The brief asserts that the Governor’s office concluded that the MacIver News Service does not meet these criteria.
“The MacIver Institute is not principally a news organization. On its website, it characterizes itself as ‘a Wisconsin-based think tank that promotes free markets, individual freedom, personal responsibility and limited government,’” the brief reads. “The organization’s ‘news’ branch makes no effort to distinguish itself from the overall organization mission.”
In response to these claims, Suhr told the Tracker that the MacIver Institute is a 501(c)3 and therefore legally barred from engaging in political activity, and the Institute is not registered as a political lobbyist. Suhr asserted that news with a perspective has become commonplace in the new media environment, and doesn’t inherently delegitimize the reporting such outlets produce.
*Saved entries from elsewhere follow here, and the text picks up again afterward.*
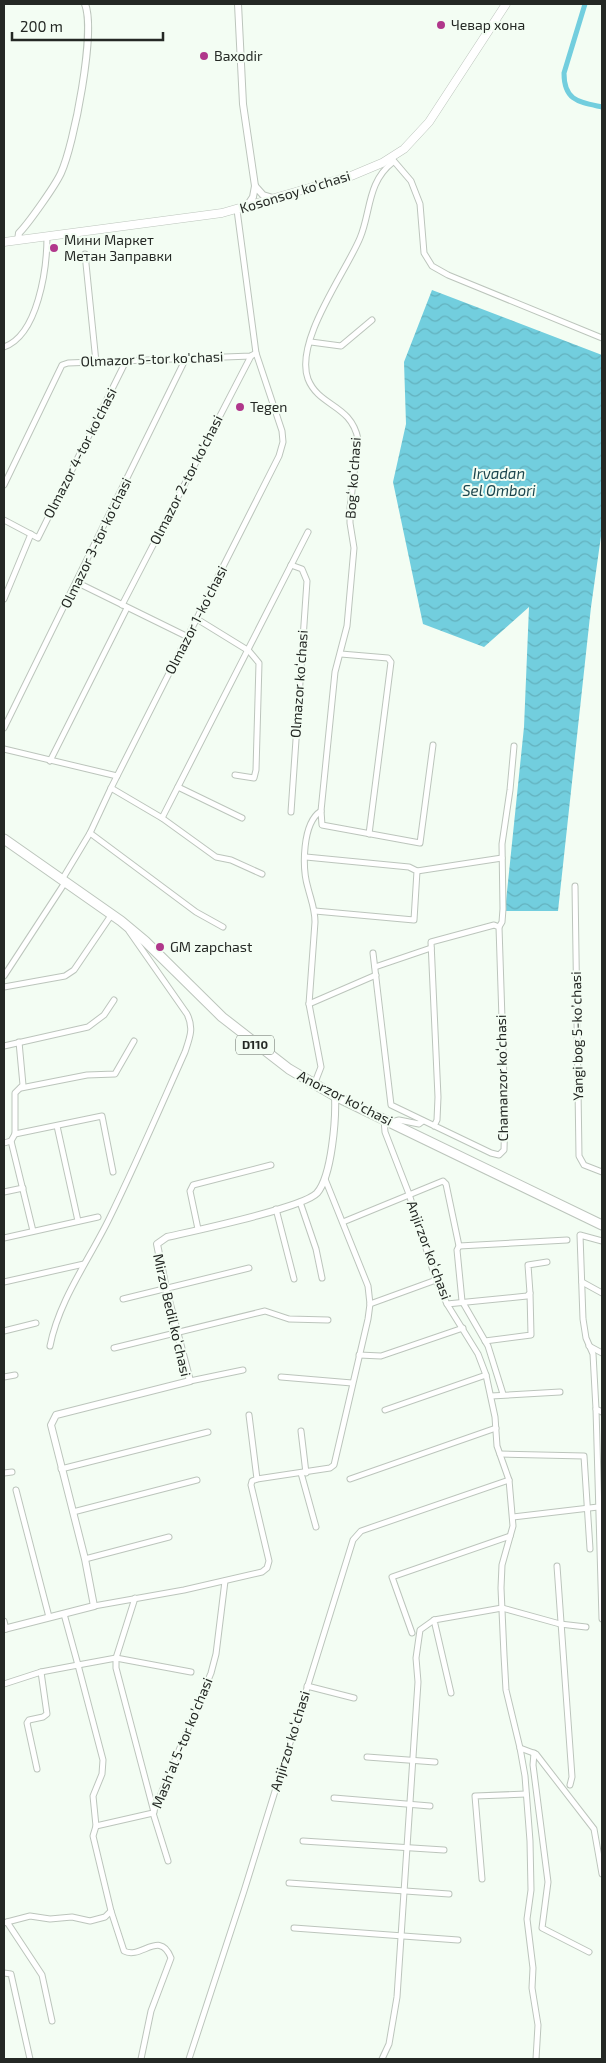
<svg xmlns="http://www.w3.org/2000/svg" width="606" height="2063" font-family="'Exo 2',sans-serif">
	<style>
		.water { fill: url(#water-waves) }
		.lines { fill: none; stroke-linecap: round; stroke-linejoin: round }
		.canal { stroke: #72cede; stroke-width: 5 }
		.minor-casing { stroke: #bcc5bc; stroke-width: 7 }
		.tertiary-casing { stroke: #bcc5bc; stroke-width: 8 }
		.secondary-casing { stroke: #bcc5bc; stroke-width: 9 }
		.primary-casing { stroke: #bcc5bc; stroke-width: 11 }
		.minor { stroke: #fff; stroke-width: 5 }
		.tertiary { stroke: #fff; stroke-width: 6 }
		.secondary { stroke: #fff; stroke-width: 8 }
		.primary { stroke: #fff; stroke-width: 9 }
		.poi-dot { fill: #b0378b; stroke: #f3fdf3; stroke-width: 2 }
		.labels { text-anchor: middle; stroke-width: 4; stroke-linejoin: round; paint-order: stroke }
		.shield { fill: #f3fdf3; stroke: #626862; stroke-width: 1 }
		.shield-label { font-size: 12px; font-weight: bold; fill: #242824 }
		.poi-label { font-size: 14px; fill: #242824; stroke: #f3fdf3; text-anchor: start }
		.street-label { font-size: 14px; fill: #242824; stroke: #f3fdf3 }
		.water-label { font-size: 15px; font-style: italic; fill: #1c464e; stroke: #f3fdf3 }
	</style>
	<defs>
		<pattern id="water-waves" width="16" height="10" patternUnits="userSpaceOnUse" patternTransform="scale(1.25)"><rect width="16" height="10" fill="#72cede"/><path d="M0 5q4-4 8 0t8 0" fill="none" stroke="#63b1be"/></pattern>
	</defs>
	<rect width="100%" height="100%" fill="#f3fdf3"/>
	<path class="water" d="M432,290L602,355V529L591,607L558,911H505L524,727L529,607L484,647L423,624L393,482L406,424L404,362Z"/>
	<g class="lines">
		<path class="canal" d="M585,4L564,73C564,101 579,102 602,107"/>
		<g class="minor-casing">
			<g id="minor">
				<path d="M393,160L411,181L420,204L424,253L432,266L448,275L602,338"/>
				<path d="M393,162C367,182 371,212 360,238C346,272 294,341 308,379C319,407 351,404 358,439L350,508V523L354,548L347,626L335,672L321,811L322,825L420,843L433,745"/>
				<path d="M85,254L96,362"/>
				<path d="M311,342L341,346L372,320"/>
				<path d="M4,347C38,335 47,269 47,236"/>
				<path d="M4,485L62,365L68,363L251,356L256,353"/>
				<path d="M4,520L38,538L126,361"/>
				<path d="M76,582L188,637"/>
				<path d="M4,599L31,534"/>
				<path d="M122,605L251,356"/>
				<path d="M197,619L249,651L259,663L256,770L254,778L235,775"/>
				<path d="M341,654L388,658L391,662L369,834"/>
				<path d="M4,728L186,358"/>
				<path d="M4,749L117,776"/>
				<path d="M50,761L127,608"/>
				<path d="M178,787L242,818"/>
				<path d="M111,788L162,818L216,857L231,860L262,874"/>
				<path d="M291,812L307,581L302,569L291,565"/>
				<path d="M162,818L308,532"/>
				<path d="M90,833L196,912L223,927"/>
				<path d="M306,857L409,867L417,871L414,920L315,911"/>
				<path d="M417,871L502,858"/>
				<path d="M63,878L90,833L111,788L279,456L283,442L282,431L256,353L237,210"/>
				<path d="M575,886L579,1156L584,1165L602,1172"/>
				<path d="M499,927L502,922L503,909L502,844L510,790L514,746"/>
				<path d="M373,953L391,1105L491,1153L499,1155L504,1150L505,1111L499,927L494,925L431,942L438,1097L437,1120L434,1126"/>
				<path d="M375,967L431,948"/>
				<path d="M4,976L66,881"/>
				<path d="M4,987L65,976L74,970L112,914"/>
				<path d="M309,1004L376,975"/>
				<path d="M19,1042L23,1085L15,1093V1134L11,1141L33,1231"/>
				<path d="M4,1046L88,1027L104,1015L114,1000"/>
				<path d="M314,1085L321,1067L309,1004L315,922C315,909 311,900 308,888C302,868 302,823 321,811"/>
				<path d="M21,1088L87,1075L115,1074L134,1041"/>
				<path d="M384,1119L385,1132L409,1194L436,1280L447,1304L478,1354L486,1375L495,1417L497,1446L509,1480L513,1526L502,1565L501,1588L504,1655L506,1690L520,1748L525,1776L530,1841L531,1890L527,1919L533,1968L532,1988L538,2025L536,2059"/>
				<path d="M391,1122L399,1120L419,1124L423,1121"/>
				<path d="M57,1126L78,1221"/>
				<path d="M15,1134L102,1116L113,1172"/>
				<path d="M4,1143L11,1141"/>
				<path d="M4,1192L23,1188"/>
				<path d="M300,1202L316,1249L322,1278"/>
				<path d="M276,1209L294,1279"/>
				<path d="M343,1222L443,1181L446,1184L459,1246L457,1250L462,1301L488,1346L503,1394"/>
				<path d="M198,1229L190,1191L193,1185L271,1165"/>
				<path d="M4,1238L98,1217"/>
				<path d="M602,1241L580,1235L583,1319L586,1338L593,1354L596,1409L602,1412"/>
				<path d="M459,1246L567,1240"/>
				<path d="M4,1282L84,1264"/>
				<path d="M582,1282L602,1293"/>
				<path d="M123,1299L249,1268"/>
				<path d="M370,1304L436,1280"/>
				<path d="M447,1304L527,1296L530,1293L528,1265L547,1262"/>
				<path d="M4,1331L36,1323"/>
				<path d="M485,1341L531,1335L530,1293"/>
				<path d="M50,1346C59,1300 89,1260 109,1219C136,1164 160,1108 185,1052C190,1037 194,1028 187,1014L129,931"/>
				<path d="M589,1346L602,1353"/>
				<path d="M114,1348L265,1311L289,1319L328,1320"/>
				<path d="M359,1355L381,1356L463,1328"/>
				<path d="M4,1377L15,1375"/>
				<path d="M281,1377L352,1383"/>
				<path d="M190,1381L243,1370"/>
				<path d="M491,1396L560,1392"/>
				<path d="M596,1409L602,1619"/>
				<path d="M385,1410L486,1375"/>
				<path d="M301,1431L306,1473"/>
				<path d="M500,1454L584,1456L590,1549"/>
				<path d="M61,1469L208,1432"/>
				<path d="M4,1473L12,1472"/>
				<path d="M301,1473L316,1527"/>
				<path d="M257,1479L330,1468L334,1465L368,1319L370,1304L368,1286L325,1179"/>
				<path d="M350,1479L496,1428"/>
				<path d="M16,1490L49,1617"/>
				<path d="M73,1512L197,1480"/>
				<path d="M513,1517L598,1507"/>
				<path d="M85,1559L169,1537"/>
				<path d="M557,1566L572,1777L570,1785"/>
				<path d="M135,1598L116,1658V1668L154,1812"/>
				<path d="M94,1606L184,1590L262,1572L267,1568L269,1561L251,1485L252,1481L257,1479L249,1415"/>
				<path d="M64,1614L78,1665L116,1658L191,1672"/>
				<path d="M4,1621L6,1629"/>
				<path d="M412,1633L392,1577L510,1536"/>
				<path d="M4,1684L41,1672L78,1665L103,1760L102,1774L93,1796L96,1826L153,1813L211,1673L216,1654L225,1581"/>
				<path d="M307,1686L354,1698"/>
				<path d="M451,1693L434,1620L502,1608L560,1624L586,1627"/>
				<path d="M520,1748L536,1754L594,1829L602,1874"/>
				<path d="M534,1753L533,1765L548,1882L542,1928L589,1952"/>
				<path d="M367,1757L435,1762"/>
				<path d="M37,1769L27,1723L29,1720L43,1717L47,1714L41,1672"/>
				<path d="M334,1798L430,1806"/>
				<path d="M153,1813L168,1861"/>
				<path d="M303,1841L444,1850"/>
				<path d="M482,1879L475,1796L526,1794"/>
				<path d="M289,1883L449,1894"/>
				<path d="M111,1911L124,1951C141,1960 160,1929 171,1958L151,2011L141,2059"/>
				<path d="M7,1922L30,1916L50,1919L72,1917L90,1921L105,1917L111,1911L93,1836L96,1826"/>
				<path d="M4,1923L7,1922L42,1975L52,2021"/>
				<path d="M294,1928L458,1940"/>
				<path d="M4,1973L11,1974L30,2059"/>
				<path d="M189,2059L244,1891L353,1540L361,1531L509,1480"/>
				<path d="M382,2059L389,2044L397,1997L418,1682L416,1658L420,1630L434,1620"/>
			</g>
		</g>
		<g class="tertiary-casing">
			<g id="tertiary">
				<path d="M238,4L243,104L255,186"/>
				<path d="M247,206L253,197L255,186L263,195L273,198"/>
				<path d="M18,240L19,233C28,224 55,186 61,173C74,145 96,31 85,4"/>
				<path d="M4,1629L94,1606L85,1559L51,1425L56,1415L190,1381L166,1289L157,1244L167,1237C193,1231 303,1208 317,1193C332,1176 336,1118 335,1096"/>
			</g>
		</g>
		<g class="secondary-casing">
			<path id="secondary" d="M4,242L222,213L351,176L382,163L404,149L429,122L506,4"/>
		</g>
		<g class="primary-casing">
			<path id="primary" d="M4,839L121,921L145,941L222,1017L289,1069L335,1096L602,1225"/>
		</g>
		<use href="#minor" class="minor"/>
		<use href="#tertiary" class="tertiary"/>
		<use href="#secondary" class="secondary"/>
		<use href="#primary" class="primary"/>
	</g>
	<g class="poi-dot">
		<circle cx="441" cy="25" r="5"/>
		<circle cx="204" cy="56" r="5"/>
		<circle cx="54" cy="248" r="5"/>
		<circle cx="240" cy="407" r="5"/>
		<circle cx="160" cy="947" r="5"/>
	</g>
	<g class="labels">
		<rect class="shield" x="236" y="1035.5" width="38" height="19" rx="4"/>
		<g class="shield-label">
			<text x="255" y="1049">D110</text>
		</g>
		<g class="poi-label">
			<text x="451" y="30">Чевар хона</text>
			<text x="214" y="61">Baxodir</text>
			<text x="64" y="245">Мини Маркет<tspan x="64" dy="16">Метан Заправки</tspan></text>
			<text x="250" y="412">Tegen</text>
			<text x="170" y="952">GM zapchast</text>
		</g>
		<g class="street-label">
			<text transform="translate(295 192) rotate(-17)" y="5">Kosonsoy ko’chasi</text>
			<text transform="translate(152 359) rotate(-2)" y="5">Olmazor 5-tor ko'chasi</text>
			<text transform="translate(80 453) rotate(-63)" y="5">Olmazor 4-tor ko'chasi</text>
			<text transform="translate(353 478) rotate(-86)" y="5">Bogʻ koʻchasi</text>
			<text transform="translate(186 480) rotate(-63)" y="5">Olmazor 2-tor ko'chasi</text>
			<text transform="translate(96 543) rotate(-64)" y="5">Olmazor 3-tor ko'chasi</text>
			<text transform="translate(196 620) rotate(-63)" y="5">Olmazor 1-ko'chasi</text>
			<text transform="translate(299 684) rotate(-86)" y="5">Olmazor koʻchasi</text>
			<text transform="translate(577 1036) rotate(-91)" y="5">Yangi bog 5-koʼchasi</text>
			<text transform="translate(502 1078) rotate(-91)" y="5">Chamanzor koʻchasi</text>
			<text transform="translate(345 1098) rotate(27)" y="5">Anorzor ko'chasi</text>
			<text transform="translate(429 1250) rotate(70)" y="5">Anjirzor koʻchasi</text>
			<text transform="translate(172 1315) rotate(77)" y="5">Mirzo Bedil koʻchasi</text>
			<text transform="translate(290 1741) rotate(-73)" y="5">Anjirzor koʻchasi</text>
			<text transform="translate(182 1743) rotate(-68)" y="5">Mashʼal 5-tor koʼchasi</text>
		</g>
		<g class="water-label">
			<text x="499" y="479">Irvadan<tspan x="499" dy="17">Sel Ombori</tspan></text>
		</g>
	</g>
	<rect width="606" height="2063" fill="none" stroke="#242824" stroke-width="10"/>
	<path d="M12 32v8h151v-8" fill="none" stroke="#242824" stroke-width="2.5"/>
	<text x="20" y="32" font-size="15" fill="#242824" stroke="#f3fdf3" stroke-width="4" paint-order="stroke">200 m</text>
</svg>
“When government sets up criteria for media, it’s easy to default to this old-school, traditional criteria, to impose requirements like ‘broadcast to a certain number of households,’ or to require that you be a print news outlet,” Shur said, referencing the case of Sam Toll in Nevada. “To some extent what the governor’s office has done here is they defaulted to criteria that were designed for an old media age, and I think they did that to justify their decision after the fact to exclude my client.”
According to the complaint, if the governor’s office had adopted the criteria set by the state legislature, MacIver’s journalists would have qualified as they are already credentialed for the Capitol press corps.
“The new neutral criteria are no salvation: they were not developed openly, are not applied equally, do not permit an opportunity for journalists to show their bona fides, exclude legitimate news outlets besides MacIver, and violate the Constitution,” the complaint states.
The Governor’s office did not respond to the Tracker’s calls or emailed requests for comment.
First Amendment experts told the AP that MacIver appears to have a strong case, drawing a parallel between MacIver’s exclusion and President Donald Trump’s attempt to bar CNN reporter Jim Acosta. Neither the attempt to ban Acosta in 2018 nor the White House’s attempt to suspend correspondentBrian Karem in 2019 were upheld.
Robert Dreschel, a media law expert and journalism professor at UW-Madison, said it appears Evers’ office had no standards or guidance in place when MacIver was denied access. “That’s very troublesome,” Dreschel said.
Shur told the Tracker that he and his clients are still awaiting a ruling on their motion for a preliminary injunction, and that a tentative trial date has been set for early 2021.
“This case isn’t just important to MacIver, it’s not just important to journalists: it’s important to all of us in America because we all have a stake in a healthy First Amendment and we all have an interest in ensuring an active, vigilant press corps that insists on the transparency and accountability we need from our government to make sure that our democracy functions.